In the Big Picture – It's Evolutionary to be Sure
Another piece of the home automation puzzle was published in a 2010 patent covering a Home Energy Dashboard Management System. The two patents combiined go a long way to illustrate that Apple has a longer game plan in mind for home automation. It's evident that this kind of major project will move glacially as a number of missing technologies and networks are in transition and yet to come. We're bound to see WiMAX, Thunderbolt, LTE, NFC and other pieces of the home automation puzzle unfold … ever so slowly.
This is a huge technological arena that could take a decade to solve – and even that may be too optimistic. But if you're a geek, you'll love every twist and turn that Apple takes to get us to the promised land of home automation. We covered some futuristic ideas in our Augmented Reality report and we've also touched on others in our various special reports over the years. And – we may even have a few more patents on this subject that we'll work on over the summer that point to yet wilder ambitions of Apple's in this area of home automation.
Oh, One More Thing
Apple's patent FIG. 6B shown below is a schematic diagram illustrating a user interface example.

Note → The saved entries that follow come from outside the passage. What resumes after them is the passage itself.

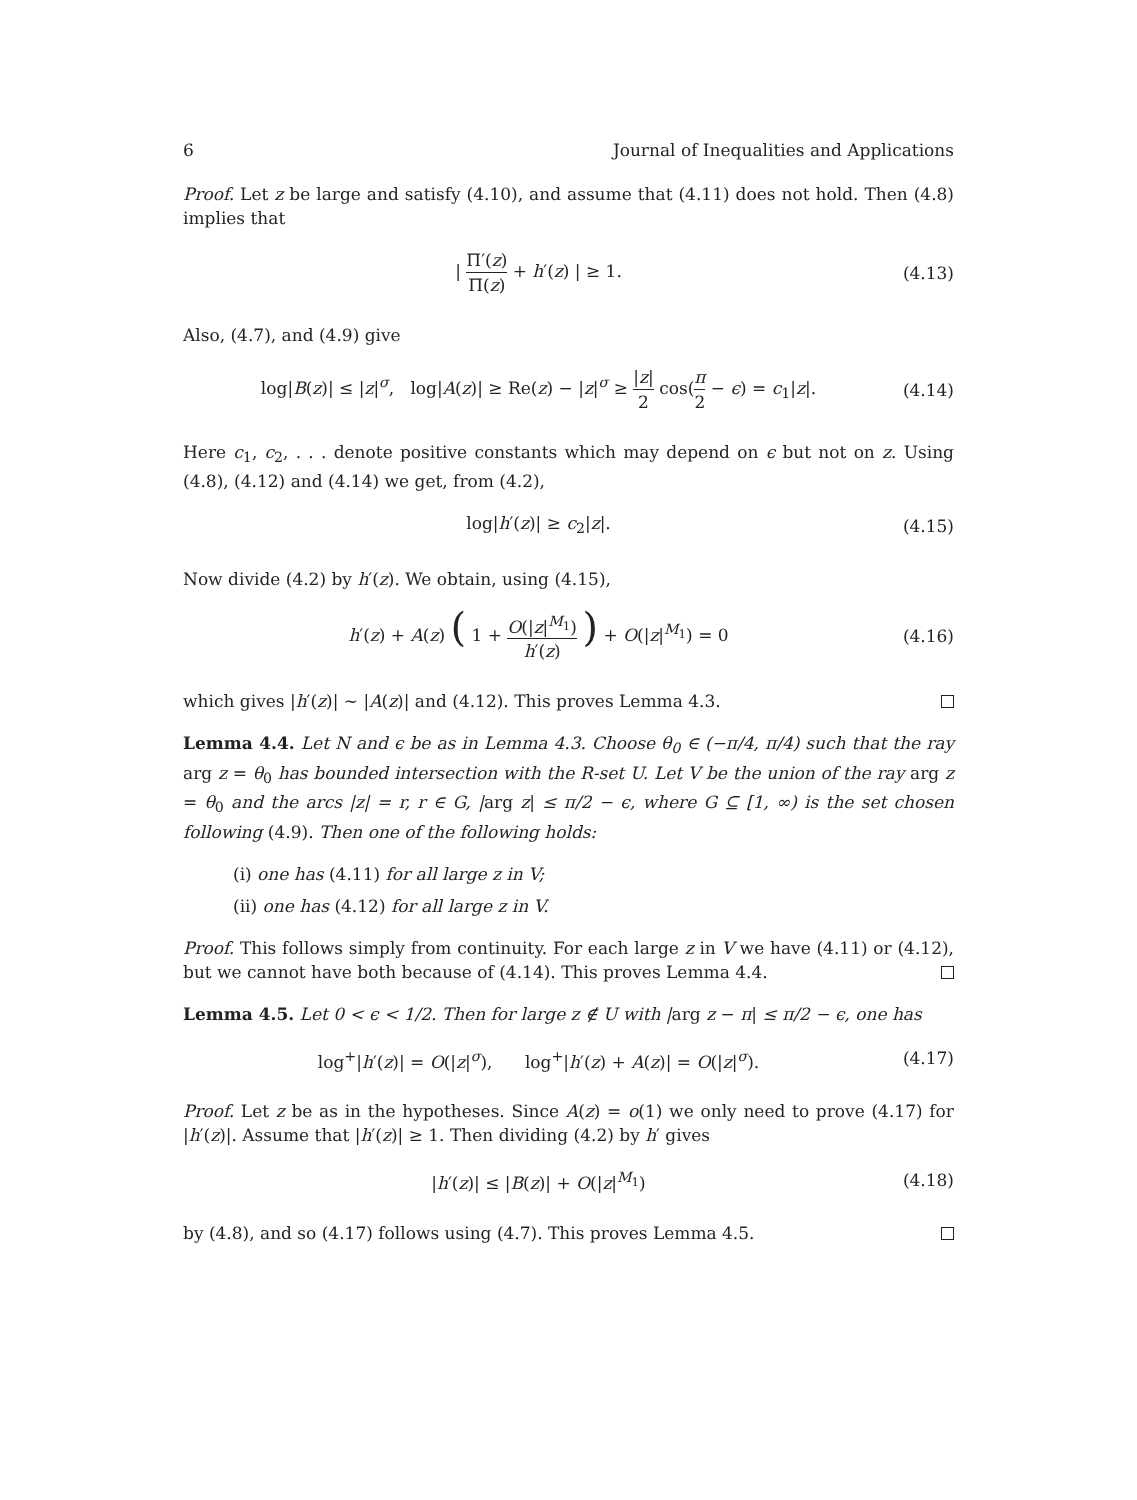6 Journal of Inequalities and Applications
Proof. Let z be large and satisfy (4.10), and assume that (4.11) does not hold. Then (4.8) implies that
| Π′(z) Π(z) + h′(z) | ≥ 1.
(4.13)
Also, (4.7), and (4.9) give
log|B(z)| ≤ |z|<sup>σ</sup>, log|A(z)| ≥ Re(z) − |z|<sup>σ</sup> ≥ |z| 2 cos(π 2 − ϵ) = c<sub>1</sub>|z|.
(4.14)
Here c<sub>1</sub>, c<sub>2</sub>, . . . denote positive constants which may depend on ϵ but not on z. Using (4.8), (4.12) and (4.14) we get, from (4.2),
log|h′(z)| ≥ c<sub>2</sub>|z|.
(4.15)
Now divide (4.2) by h′(z). We obtain, using (4.15),
h′(z) + A(z) ( 1 + O(|z|<sup>M<sub>1</sub></sup>) h′(z) ) + O(|z|<sup>M<sub>1</sub></sup>) = 0
(4.16)
which gives |h′(z)| ∼ |A(z)| and (4.12). This proves Lemma 4.3.
Lemma 4.4. Let N and ϵ be as in Lemma 4.3. Choose θ<sub>0</sub> ∈ (−π/4, π/4) such that the ray arg z = θ<sub>0</sub> has bounded intersection with the R-set U. Let V be the union of the ray arg z = θ<sub>0</sub> and the arcs |z| = r, r ∈ G, |arg z| ≤ π/2 − ϵ, where G ⊆ [1, ∞) is the set chosen following (4.9). Then one of the following holds:
(i) one has (4.11) for all large z in V;
(ii) one has (4.12) for all large z in V.
Proof. This follows simply from continuity. For each large z in V we have (4.11) or (4.12), but we cannot have both because of (4.14). This proves Lemma 4.4.
Lemma 4.5. Let 0 < ϵ < 1/2. Then for large z ∉ U with |arg z − π| ≤ π/2 − ϵ, one has
log<sup>+</sup>|h′(z)| = O(|z|<sup>σ</sup>), log<sup>+</sup>|h′(z) + A(z)| = O(|z|<sup>σ</sup>).
(4.17)
Proof. Let z be as in the hypotheses. Since A(z) = o(1) we only need to prove (4.17) for |h′(z)|. Assume that |h′(z)| ≥ 1. Then dividing (4.2) by h′ gives
|h′(z)| ≤ |B(z)| + O(|z|<sup>M<sub>1</sub></sup>)
(4.18)
by (4.8), and so (4.17) follows using (4.7). This proves Lemma 4.5.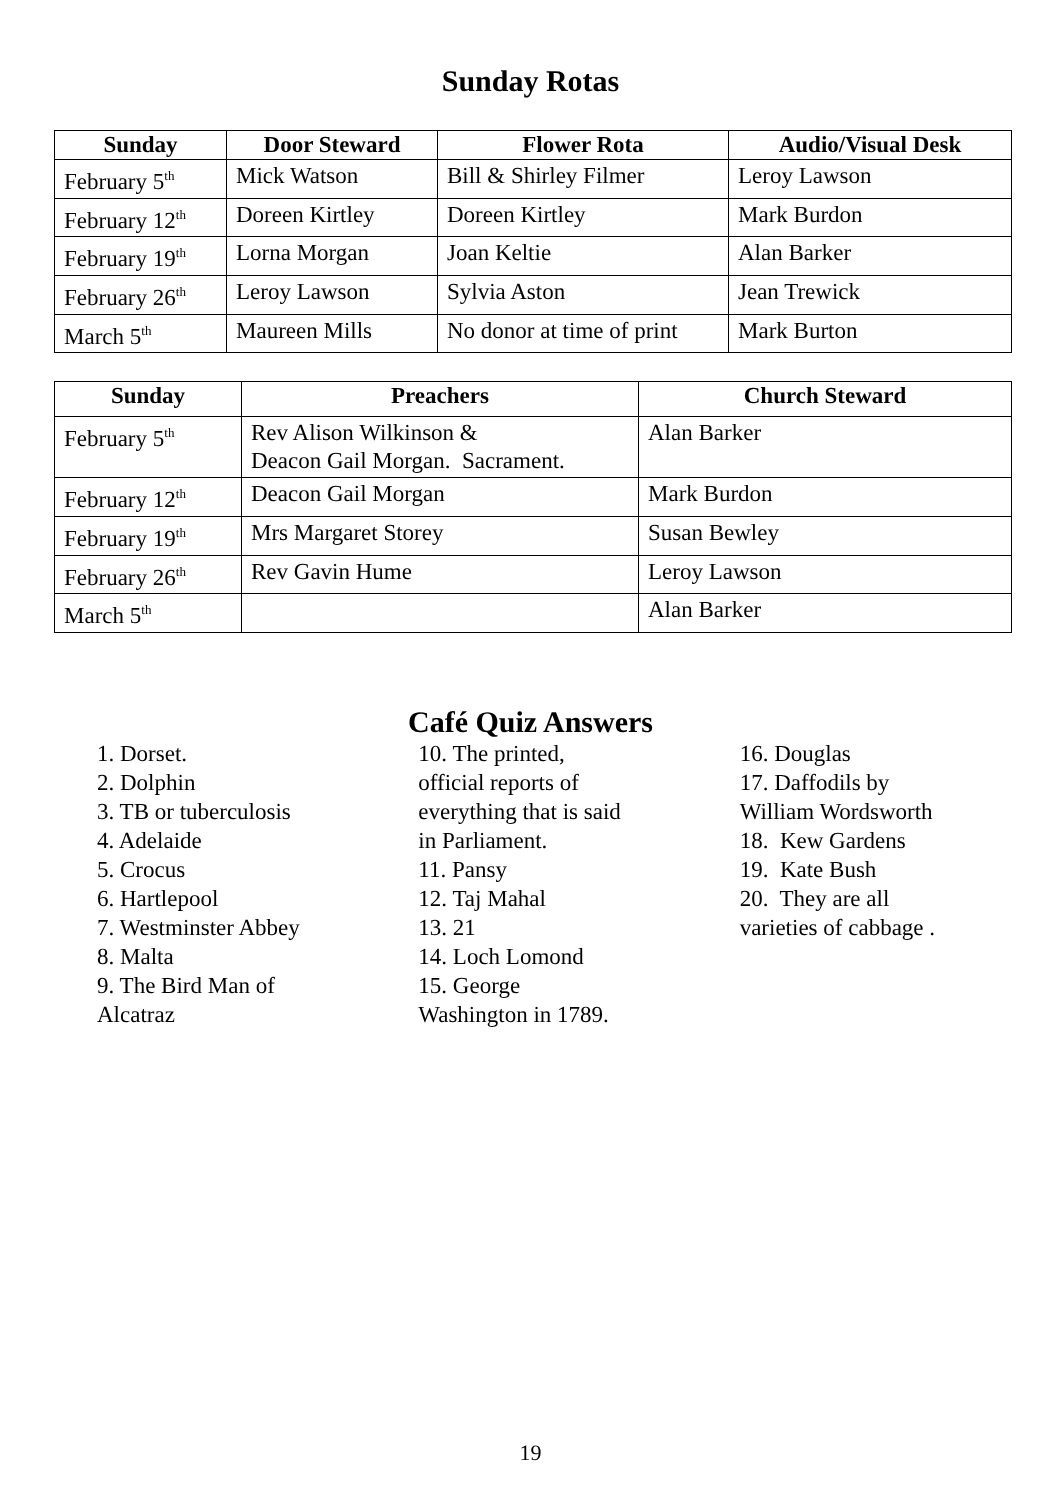Sunday Rotas
| Sunday | Door Steward | Flower Rota | Audio/Visual Desk |
| --- | --- | --- | --- |
| February 5<sup>th</sup> | Mick Watson | Bill & Shirley Filmer | Leroy Lawson |
| February 12<sup>th</sup> | Doreen Kirtley | Doreen Kirtley | Mark Burdon |
| February 19<sup>th</sup> | Lorna Morgan | Joan Keltie | Alan Barker |
| February 26<sup>th</sup> | Leroy Lawson | Sylvia Aston | Jean Trewick |
| March 5<sup>th</sup> | Maureen Mills | No donor at time of print | Mark Burton |
| Sunday | Preachers | Church Steward |
| --- | --- | --- |
| February 5<sup>th</sup> | Rev Alison Wilkinson & Deacon Gail Morgan. Sacrament. | Alan Barker |
| February 12<sup>th</sup> | Deacon Gail Morgan | Mark Burdon |
| February 19<sup>th</sup> | Mrs Margaret Storey | Susan Bewley |
| February 26<sup>th</sup> | Rev Gavin Hume | Leroy Lawson |
| March 5<sup>th</sup> | | Alan Barker |
Café Quiz Answers
1. Dorset.
2. Dolphin
3. TB or tuberculosis
4. Adelaide
5. Crocus
6. Hartlepool
7. Westminster Abbey
8. Malta
9. The Bird Man of
Alcatraz
10. The printed,
official reports of
everything that is said
in Parliament.
11. Pansy
12. Taj Mahal
13. 21
14. Loch Lomond
15. George
Washington in 1789.
16. Douglas
17. Daffodils by
William Wordsworth
18. Kew Gardens
19. Kate Bush
20. They are all
varieties of cabbage .
19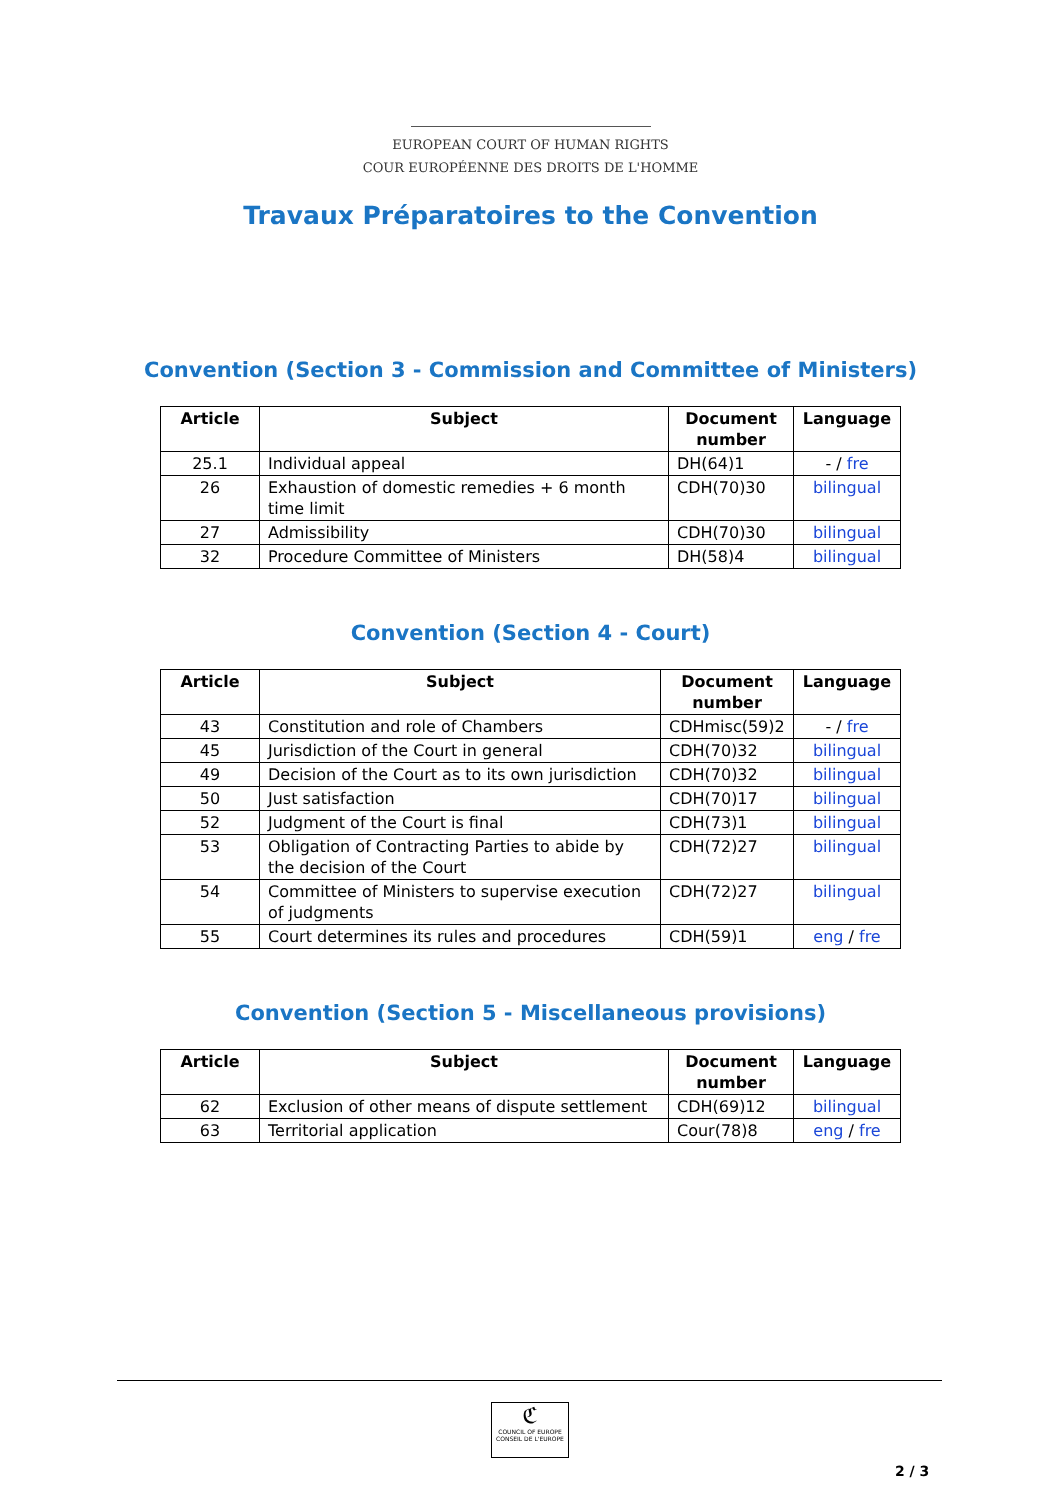EUROPEAN COURT OF HUMAN RIGHTS
COUR EUROPÉENNE DES DROITS DE L'HOMME
Travaux Préparatoires to the Convention
Convention (Section 3 - Commission and Committee of Ministers)
| Article | Subject | Document number | Language |
| --- | --- | --- | --- |
| 25.1 | Individual appeal | DH(64)1 | - / fre |
| 26 | Exhaustion of domestic remedies + 6 month time limit | CDH(70)30 | bilingual |
| 27 | Admissibility | CDH(70)30 | bilingual |
| 32 | Procedure Committee of Ministers | DH(58)4 | bilingual |
Convention (Section 4 - Court)
| Article | Subject | Document number | Language |
| --- | --- | --- | --- |
| 43 | Constitution and role of Chambers | CDHmisc(59)2 | - / fre |
| 45 | Jurisdiction of the Court in general | CDH(70)32 | bilingual |
| 49 | Decision of the Court as to its own jurisdiction | CDH(70)32 | bilingual |
| 50 | Just satisfaction | CDH(70)17 | bilingual |
| 52 | Judgment of the Court is final | CDH(73)1 | bilingual |
| 53 | Obligation of Contracting Parties to abide by the decision of the Court | CDH(72)27 | bilingual |
| 54 | Committee of Ministers to supervise execution of judgments | CDH(72)27 | bilingual |
| 55 | Court determines its rules and procedures | CDH(59)1 | eng / fre |
Convention (Section 5 - Miscellaneous provisions)
| Article | Subject | Document number | Language |
| --- | --- | --- | --- |
| 62 | Exclusion of other means of dispute settlement | CDH(69)12 | bilingual |
| 63 | Territorial application | Cour(78)8 | eng / fre |
ℭ
COUNCIL OF EUROPE CONSEIL DE L'EUROPE
2 / 3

The "Appliance Inspector" concept displayed in this 2004 patent could have been the precursor to Apple's latest AirPlay feature. Today's AirPlay is a simple way to send content to Apple TV and in the future it'll work with a number of leading HDTV's directly. Once the consumer is familiar with using features like AirPlay on their iPad, Apple could theoretically push further into the home automation via an easy-to-use home energy system as we pointed to earlier.
During IDF 2010 Intel introduced their home energy console prototype as a wall fixture. Apple is likely to integrate it right into a future version of the iPad. It'll use a simple form of AirPlay. Meaning that Apple will provide a simple, easy-to-use interface to call up another home appliance and control it over-the-air. Why run all the way downstairs to turn up the heat or downstairs to turn off a light when you'll be able to do these simple tasks at your convenience on your iPad? It sure sounds simple on paper, but I'm sure it's going to take a little more time to work it all out and be market ready.
Apple's granted patent 7,917,661 is an interesting patent to review if you're love the tiniest of details. Just keep in mind that a lot of this is somewhat outdated. Then again, it provides a decent basic overview of what's on Apple's mind. Apple credits Clay Bavor and Jesse Levinson as the inventors. While the patent was filed in April 2010, it should be noted that the history of this patent dates back to 2004.